-- Listed entries follows --

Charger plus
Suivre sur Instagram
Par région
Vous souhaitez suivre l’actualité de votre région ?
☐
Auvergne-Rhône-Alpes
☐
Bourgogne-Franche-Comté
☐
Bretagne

-- Listed entries concluded --

**What is expected:**
The listing above is to be written out again word for word.

**Answer area:**
Charger plus
Suivre sur Instagram
Par région
Vous souhaitez suivre l’actualité de votre région ?
☐
Auvergne-Rhône-Alpes
☐
Bourgogne-Franche-Comté
☐
Bretagne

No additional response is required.